### Work instruction
Swap each "pie chart" in the entries below for "donut chart" and leave every other word unchanged.

### Data supplied

▽

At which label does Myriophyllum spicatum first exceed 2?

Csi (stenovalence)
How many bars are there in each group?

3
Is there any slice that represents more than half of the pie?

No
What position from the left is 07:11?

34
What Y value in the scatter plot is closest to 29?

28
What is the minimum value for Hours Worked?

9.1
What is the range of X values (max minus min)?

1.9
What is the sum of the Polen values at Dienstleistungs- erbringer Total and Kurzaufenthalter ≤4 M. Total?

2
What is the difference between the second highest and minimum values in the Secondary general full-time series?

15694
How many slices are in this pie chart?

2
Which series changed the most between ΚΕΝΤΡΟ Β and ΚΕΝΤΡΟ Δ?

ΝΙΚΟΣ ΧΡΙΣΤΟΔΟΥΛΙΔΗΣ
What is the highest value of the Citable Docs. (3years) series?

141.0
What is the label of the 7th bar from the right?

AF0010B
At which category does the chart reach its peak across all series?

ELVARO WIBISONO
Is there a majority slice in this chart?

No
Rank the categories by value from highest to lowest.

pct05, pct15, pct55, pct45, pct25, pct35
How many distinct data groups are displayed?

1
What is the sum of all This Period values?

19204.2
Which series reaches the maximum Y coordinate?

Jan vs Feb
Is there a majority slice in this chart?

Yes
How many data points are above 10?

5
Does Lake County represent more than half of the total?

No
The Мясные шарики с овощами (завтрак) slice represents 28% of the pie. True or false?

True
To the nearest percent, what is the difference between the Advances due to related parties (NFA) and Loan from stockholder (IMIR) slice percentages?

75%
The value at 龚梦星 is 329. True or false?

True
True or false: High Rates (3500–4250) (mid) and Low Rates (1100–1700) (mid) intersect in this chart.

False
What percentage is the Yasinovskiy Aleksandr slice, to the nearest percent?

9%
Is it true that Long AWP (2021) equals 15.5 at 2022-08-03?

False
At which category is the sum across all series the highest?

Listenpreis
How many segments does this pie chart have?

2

△

### Solved exercise
At which label does Myriophyllum spicatum first exceed 2?

Csi (stenovalence)
How many bars are there in each group?

3
Is there any slice that represents more than half of the pie?

No
What position from the left is 07:11?

34
What Y value in the scatter plot is closest to 29?

28
What is the minimum value for Hours Worked?

9.1
What is the range of X values (max minus min)?

1.9
What is the sum of the Polen values at Dienstleistungs- erbringer Total and Kurzaufenthalter ≤4 M. Total?

2
What is the difference between the second highest and minimum values in the Secondary general full-time series?

15694
How many slices are in this donut chart?

2
Which series changed the most between ΚΕΝΤΡΟ Β and ΚΕΝΤΡΟ Δ?

ΝΙΚΟΣ ΧΡΙΣΤΟΔΟΥΛΙΔΗΣ
What is the highest value of the Citable Docs. (3years) series?

141.0
What is the label of the 7th bar from the right?

AF0010B
At which category does the chart reach its peak across all series?

ELVARO WIBISONO
Is there a majority slice in this chart?

No
Rank the categories by value from highest to lowest.

pct05, pct15, pct55, pct45, pct25, pct35
How many distinct data groups are displayed?

1
What is the sum of all This Period values?

19204.2
Which series reaches the maximum Y coordinate?

Jan vs Feb
Is there a majority slice in this chart?

Yes
How many data points are above 10?

5
Does Lake County represent more than half of the total?

No
The Мясные шарики с овощами (завтрак) slice represents 28% of the pie. True or false?

True
To the nearest percent, what is the difference between the Advances due to related parties (NFA) and Loan from stockholder (IMIR) slice percentages?

75%
The value at 龚梦星 is 329. True or false?

True
True or false: High Rates (3500–4250) (mid) and Low Rates (1100–1700) (mid) intersect in this chart.

False
What percentage is the Yasinovskiy Aleksandr slice, to the nearest percent?

9%
Is it true that Long AWP (2021) equals 15.5 at 2022-08-03?

False
At which category is the sum across all series the highest?

Listenpreis
How many segments does this donut chart have?

2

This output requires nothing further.